Priority election is controlled by the zeebe.broker.cluster.raft.enablePriorityElection config and is enabled by default.

Learn more about priority election.

Partition distribution is controlled by the zeebe.broker.experimental.partitioning config options. The default scheme is ROUND_ROBIN.

All other configurations are not supported and a manual rebalancing will silently fail. The rebalancing request is successfully completed by the gateway, but leaders will ignore the request and no re-election is triggered.

Even when a rebalancing request is handled successfully by all leaders, the result of the re-election process is not guaranteed. Followers that are not fully caught up with the leader cannot be elected as leader. This becomes more likely under high load or with increased network latency between leader and follower.

Rebalancing impact

note

Rebalancing causes every partition leader to step down simultaneously, triggering a new leader election for each partition.

If the desired leader for a partition (the node with the highest priority) is already the leader, rebalancing is a no-op for this partition. If a cluster is already perfectly balanced, a rebalancing call is a no-op.

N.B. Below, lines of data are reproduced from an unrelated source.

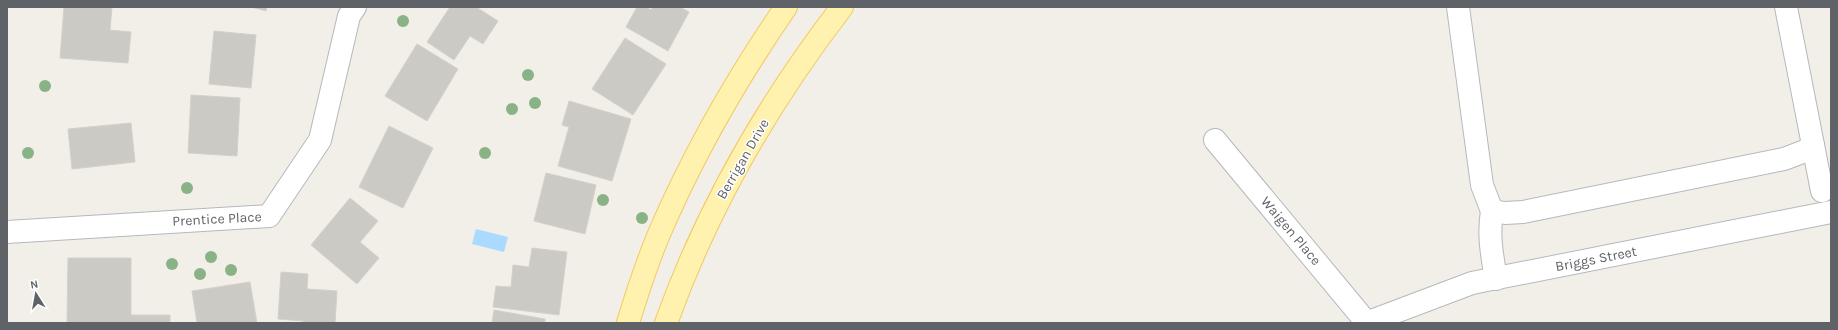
<svg xmlns="http://www.w3.org/2000/svg" width="1838" height="330" viewBox="0 0 1838 330" font-family="Karla,sans-serif">
  <style>
    .water { fill: #aadaff }
    .building { fill: #cccac5; stroke: #d6d1c6 }
    .lines { fill: none; stroke-linecap: round; stroke-linejoin: round }
    .minor-casing { stroke: #b5b8bc; stroke-width: 24 }
    .primary-casing { stroke: #f2c960; stroke-width: 24 }
    .minor { stroke: #fff; stroke-width: 22 }
    .primary { stroke: #fff2af; stroke-width: 22 }
    .tree { fill: #89b387 }
    .labels { text-anchor: middle; dominant-baseline: central; stroke-width: 3; stroke-linejoin: round; paint-order: stroke }
    .street-label { font-size: 14px; fill: #5f6368; stroke: #fff }
  </style>
  <rect width="100%" height="100%" fill="#f1efe8"/>
  <path class="water" d="M476,229L508,237L504,252L472,244Z"/>
  <g class="building">
    <path d="M64,7H112L110,30L131,32L128,63L60,58Z"/>
    <path d="M251,7H267L266,11Z"/>
    <path d="M450,7H476L498,21L483,44L470,36L454,60L427,42Z"/>
    <path d="M637,7H646L651,10L653,7H680L689,12L668,51L626,27Z"/>
    <path d="M214,31L256,35L251,88L209,84Z"/>
    <path d="M625,38L666,64L633,115L592,89Z"/>
    <path d="M417,44L458,69L427,121L385,96Z"/>
    <path d="M191,95L240,98L237,156L188,153Z"/>
    <path d="M569,101L631,119L612,181L558,166L569,127L562,125Z"/>
    <path d="M131,123L135,162L72,169L68,129Z"/>
    <path d="M389,126L433,148L403,208L359,187Z"/>
    <path d="M546,173L596,185L585,234L534,221Z"/>
    <path d="M350,198L378,221L360,242L379,258L357,284L311,245Z"/>
    <path d="M532,248L567,252L559,315L493,307L496,286L511,287L513,265L529,267Z"/>
    <path d="M68,258H131V315H170V323H67Z"/>
    <path d="M281,272L308,274L307,289L337,291L335,323H303V321L278,319Z"/>
    <path d="M250,282L257,323H197L192,291Z"/>
    <path d="M494,310L545,319V323H492Z"/>
  </g>
  <g class="lines">
    <defs>
      <g id="minor">
        <path d="M1458,7L1482,185L1492,211L1505,213L1523,212L1784,159L1805,151L1813,145"/>
        <path d="M1786,7L1822,191"/>
        <path d="M1215,140L1367,323"/>
        <path d="M1492,211C1488,235 1492,255 1496,279"/>
        <path d="M7,232L269,216L320,140L349,16L355,7"/>
        <path d="M1366,323L1472,283L1831,212"/>
      </g>
      <g id="primary">
        <path d="M628,323C637,293 647,263 659,234C693,155 737,78 786,7"/>
        <path d="M666,323C707,209 768,103 842,7"/>
      </g>
    </defs>
    <use href="#minor" class="minor-casing"/>
    <use href="#primary" class="primary-casing"/>
    <use href="#minor" class="minor"/>
    <use href="#primary" class="primary"/>
  </g>
  <g class="tree">
    <circle cx="403" cy="21" r="6"/>
    <circle cx="528" cy="75" r="6"/>
    <circle cx="45" cy="86" r="6"/>
    <circle cx="535" cy="103" r="6"/>
    <circle cx="512" cy="109" r="6"/>
    <circle cx="28" cy="153" r="6"/>
    <circle cx="485" cy="153" r="6"/>
    <circle cx="187" cy="188" r="6"/>
    <circle cx="603" cy="200" r="6"/>
    <circle cx="642" cy="218" r="6"/>
    <circle cx="211" cy="257" r="6"/>
    <circle cx="172" cy="264" r="6"/>
    <circle cx="231" cy="270" r="6"/>
    <circle cx="200" cy="274" r="6"/>
  </g>
  <g class="labels">
    <g class="street-label">
      <text transform="translate(743 159) rotate(-60)">Berrigan Drive</text>
      <text transform="translate(217 219) rotate(-3)">Prentice Place</text>
      <text transform="translate(1291 231) rotate(50)">Waigen Place</text>
      <text transform="translate(1596 259) rotate(-11)">Briggs Street</text>
    </g>
  </g>
  <rect width="1838" height="330" fill="none" stroke="#5f6368" stroke-width="16"/>
  <g transform="translate(36 294) rotate(349)" stroke="#ffffff" stroke-width="3" paint-order="stroke">
  <path d="M0-3L7 15L0 10L-7 15Z" fill="#5f6368"/>
  <text y="-6" font-size="11" font-weight="bold" text-anchor="middle" fill="#5f6368">N</text>
  </g>
</svg>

During the election period, the affected partition has no leader. While leaderless, a partition cannot process, export, or accept new commands. In the worst case, when all partitions rebalance at the same time, the entire cluster is temporarily unavailable: no workflow engine processing occurs, no new data becomes visible in the web applications, and no client requests are accepted.

This is typically observed externally as:

  • Increased error rates from clients, as requests are rejected while no leader is available
  • Increased processing latency, as service tasks complete later and process instances progress more slowly
  • Increased exporting latency, as new data appears in Operate later than expected

When to rebalance

Before triggering a rebalance, verify that it is likely to succeed. As described in Limitations, rebalancing only works if the desired leader for each partition is not lagging behind the current leader. You can verify this using the atomix_non_replicated_entries metric, filtering by the partition and follower labels to determine how far a replica lags behind. The closer this value is to 0, the more likely rebalancing is to succeed. If the desired leader has a significant lag, triggering a rebalance will cause a temporary performance drop without achieving a better distribution.

note

If you are using Prometheus, you can query the replication lag for a given partition and desired leader with:

sum(atomix_non_replicated_entries{partition=~"$partition", follower=~"$follower"}) by (partition, follower)

Replace $partition and $follower by the desired combination.

If you're using the Zeebe Grafana dashboard, you can already visualize this in the Raft section, in a graph named Non replicated records.

Once you have confirmed that rebalancing is likely to succeed, consider the trade-off: rebalancing can improve long-term cluster performance by achieving an optimal leader distribution, but it causes a temporary performance impact and potential unavailability window. Decide whether the long-term benefit outweighs the short-term disruption.

Rebalance only when the cluster is under low load. To determine this, identify what low load means for your specific scenario. What constitutes low load, and whether rebalancing is appropriate at all in a given situation, is ultimately your decision.

For example, you could consider the cluster idle if the total leader append rate across all partitions is low, such as below 64 KB/s. At this level of activity, the impact of a rebalance on your users and applications is minimal.

note

If you are using Prometheus, you can query the total replication rate across all partitions with:

sum(rate(atomix_append_entries_data_rate_total[1m]))

This returns the cluster replication rate in bytes per second.

You can find this in the Zeebe Grafana dashboard under the Raft section, visualized as a graph named Leader append data rate.